Eu sou meu próprio lar

Carlaprates
Clube da Escrita Afetuosa
3 min readApr 26, 2022

- Puta que pariu! Você não se valoriza. Seu pai só prioriza seus irmãos. Que conversa é essa? Ah, seus ex(s) foram muito melhores! Você não sabe dar valor ao que tem. Sou muito melhor que eles! Não, não posso ir na reunião da escola. Não, não posso! Que saco. Você me exige demais.

Durante muitos anos, a bem dizer quase 20 anos, meu lar foi um inferno. Mas não foi sempre assim.

Acabei me esquecendo do lar família, do lar aconchego, do lar em que chegava tarde, após a faculdade ou o trabalho, e tinha alguém com olhar preocupado e interessado:

- O dia foi difícil e cheio hoje. Agora é hora de descansar os neurônios!

Do lar que tinha cheiro de feijão temperado na hora do almoço. Café coado na hora de manhã. Pãozinho na chapa com manteiga no café da tarde.

Sim, tinha café da tarde. Em um certo momento do dia, com bolo saído do forno, pão francês e manteiga. Aroma de chá pela casa e também fubá, cenoura, chocolate… Que tinha olho no olho, conversas jogadas fora. Tinha leveza!

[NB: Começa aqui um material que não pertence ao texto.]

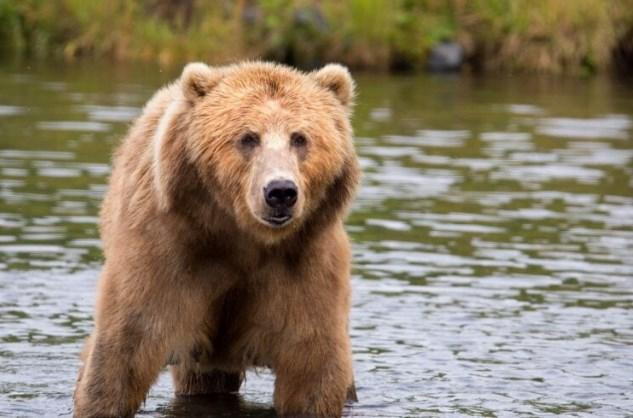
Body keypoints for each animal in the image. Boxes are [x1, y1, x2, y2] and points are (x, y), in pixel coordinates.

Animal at [73, 62, 360, 418]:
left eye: (300, 138)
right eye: (248, 137)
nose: (281, 191)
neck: (241, 236)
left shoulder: (304, 262)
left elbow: (312, 364)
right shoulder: (167, 250)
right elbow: (125, 346)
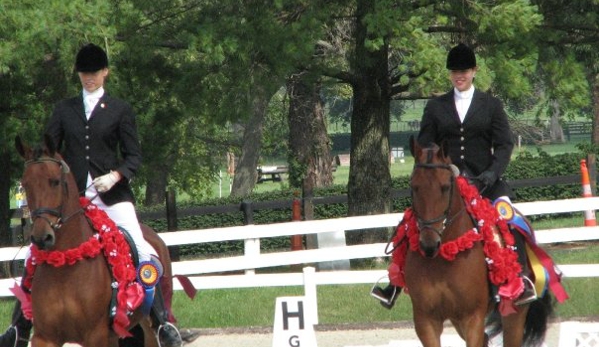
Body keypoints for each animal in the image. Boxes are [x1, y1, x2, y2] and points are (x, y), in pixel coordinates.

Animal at [15, 137, 184, 347]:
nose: (41, 238)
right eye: (25, 184)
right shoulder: (45, 338)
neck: (65, 263)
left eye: (55, 182)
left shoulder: (96, 336)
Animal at [392, 138, 564, 347]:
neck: (445, 257)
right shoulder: (425, 320)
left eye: (445, 187)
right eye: (414, 186)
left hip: (514, 312)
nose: (429, 246)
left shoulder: (472, 317)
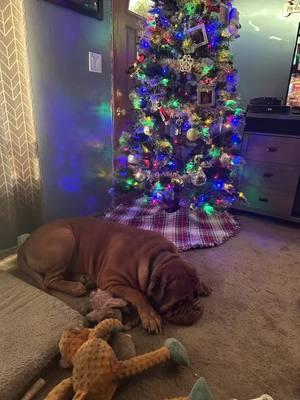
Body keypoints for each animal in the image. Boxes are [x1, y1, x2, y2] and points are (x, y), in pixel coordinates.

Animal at [18, 217, 211, 332]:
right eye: (179, 302)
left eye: (195, 296)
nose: (198, 308)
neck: (158, 259)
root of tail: (25, 242)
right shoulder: (112, 282)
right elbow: (138, 294)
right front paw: (150, 316)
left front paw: (202, 284)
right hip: (65, 238)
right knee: (50, 280)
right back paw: (75, 287)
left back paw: (84, 279)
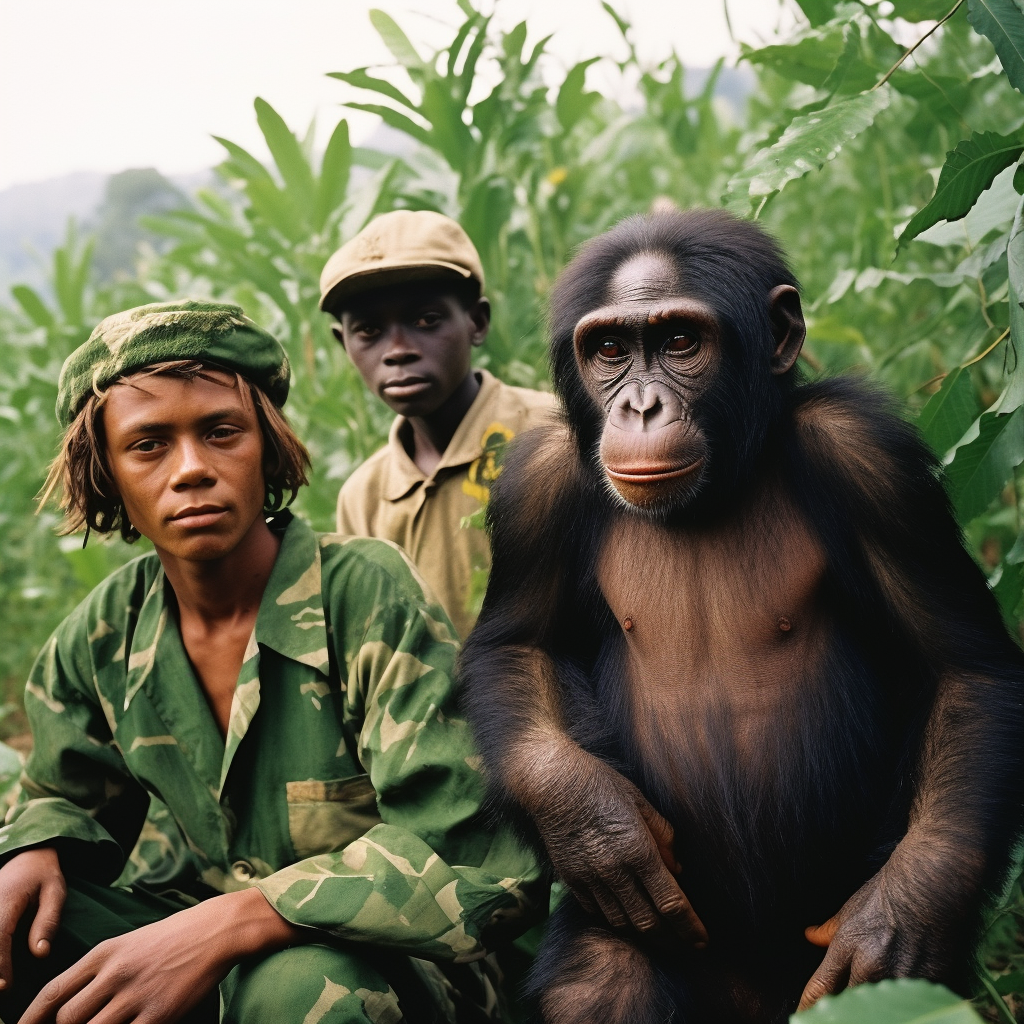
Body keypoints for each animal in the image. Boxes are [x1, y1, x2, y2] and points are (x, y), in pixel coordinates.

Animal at [460, 209, 1024, 1024]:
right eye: (610, 351)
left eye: (679, 342)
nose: (639, 406)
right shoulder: (537, 484)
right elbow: (514, 645)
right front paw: (597, 828)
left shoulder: (871, 458)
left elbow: (964, 666)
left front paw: (900, 919)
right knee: (597, 986)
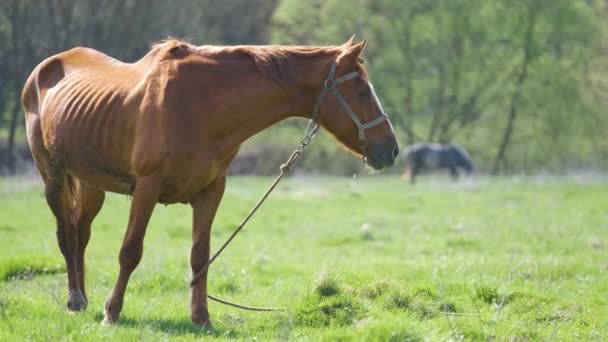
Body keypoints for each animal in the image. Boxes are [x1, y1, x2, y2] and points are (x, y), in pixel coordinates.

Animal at [21, 36, 400, 326]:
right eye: (362, 91)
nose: (392, 149)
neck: (199, 105)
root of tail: (46, 67)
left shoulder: (210, 192)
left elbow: (199, 257)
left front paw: (201, 318)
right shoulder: (146, 189)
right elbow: (130, 252)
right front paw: (111, 313)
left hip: (92, 184)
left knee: (81, 235)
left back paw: (82, 297)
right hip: (53, 177)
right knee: (66, 235)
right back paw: (75, 299)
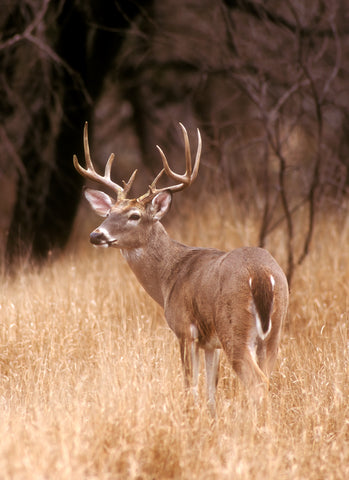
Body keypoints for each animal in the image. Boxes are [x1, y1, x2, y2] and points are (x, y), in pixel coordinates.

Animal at [73, 123, 288, 416]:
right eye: (108, 214)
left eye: (134, 216)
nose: (96, 235)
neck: (168, 277)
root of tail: (262, 274)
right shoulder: (210, 343)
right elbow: (211, 389)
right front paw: (210, 419)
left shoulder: (185, 329)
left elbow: (190, 386)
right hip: (274, 331)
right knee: (267, 380)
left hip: (234, 328)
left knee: (256, 383)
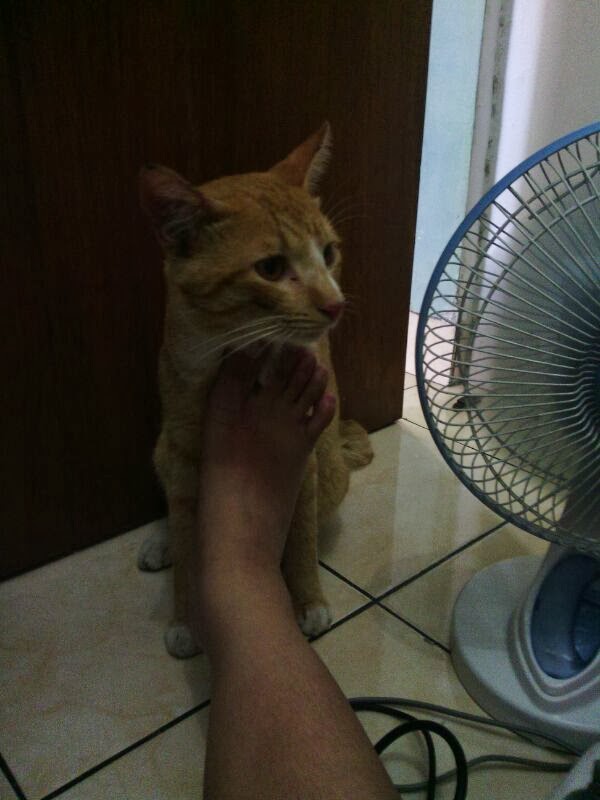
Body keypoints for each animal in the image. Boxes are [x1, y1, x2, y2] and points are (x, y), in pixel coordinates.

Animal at [137, 123, 373, 658]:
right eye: (270, 268)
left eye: (328, 253)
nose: (335, 305)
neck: (239, 352)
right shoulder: (183, 454)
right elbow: (187, 540)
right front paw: (186, 618)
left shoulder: (303, 458)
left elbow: (301, 536)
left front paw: (307, 600)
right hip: (162, 451)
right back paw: (160, 543)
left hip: (329, 470)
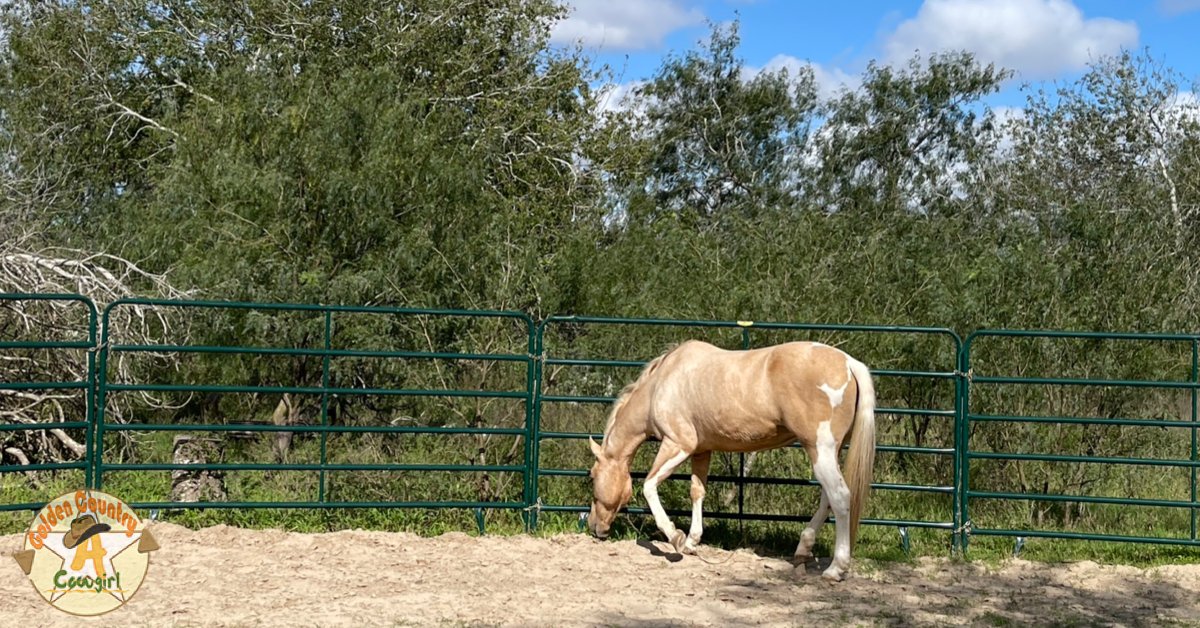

Era cômodo encontrar a casa bem arrumada, a comida pronta, a cama feita. Talvez por isso na vida adulta encontrei tanta dificuldade. Meus pais não sabiam ensinar e conduzir para a autonomia. Eram experts na superproteção e no excesso de cuidados.

Será que por isso procurei tantos relacionamentos torpes? Para conseguir retribuir tanto amor em meio ao caos e ao desamor? Ou será que escolhi não ter ajuda e nem cuidado para, sozinha, me fazer valer?

Não sei a resposta.

Com o tempo, viver no inferno foi me conduzindo a um desencontro de mim mesma. Com o tempo, não sabia mais quem eu era. Com o tempo, não tinha mais lar.

Nem sempre.

Mesmo no inferno, acordar no meio da noite com o choro da Livia. Ser contemplada com a pele delicada e fresca. Com as mãozinhas se movendo, o sorriso e o suspiro aliviado quando a pegava no colo.

As vezes que ficávamos na cama até mais tarde. Isso era paraíso, mesmo no inferno. Ela sentia cócegas perto do pescoço. E eu, por volta da barriga. Daí a gente se provocava. Caíamos em um abraço por sobre a cama. Ela disparava a rir, um riso longo e serelepe. E partia para o ataque. Eu também não me aguentava. Era nossa brincadeira preferida.

Também tinham os dias em que ficávamos juntos. Quando ele finalmente encontrava momentos de paz no tumulto interno que vivia. Eram raros, ou talvez mais raros, mas aconteciam. Nós três juntos no sofá vendo um filme, almoçando ou jantando na mesa da sala de jantar, viajando nas férias e feriados. Tinha abraço de três também. Raro, mas tinha.

Até que um dia ele enlouqueceu de vez. Ruiu por completo o nosso lar.

Ao mesmo tempo que vieram as ruínas não havia muito tempo para recomeçar. Tínhamos a Livia e ela precisava mais do que nós dois de cura!

Daí voltamos para o meu primeiro lar, aquele do bolo de cenoura e fubá, do feijão, do café da tarde. Desta vez, não tinha mais minha mãe. Só meu pai. Com olhar atento, generoso e uma ternura desinteressada:

- Dia cheio hoje, minha filha. Como você trabalha. Como corre. Agora é hora de descansar os neurônios!

Nesta ida e vinda, só posso dizer que descobri uma coisa: que eu sou meu próprio lar!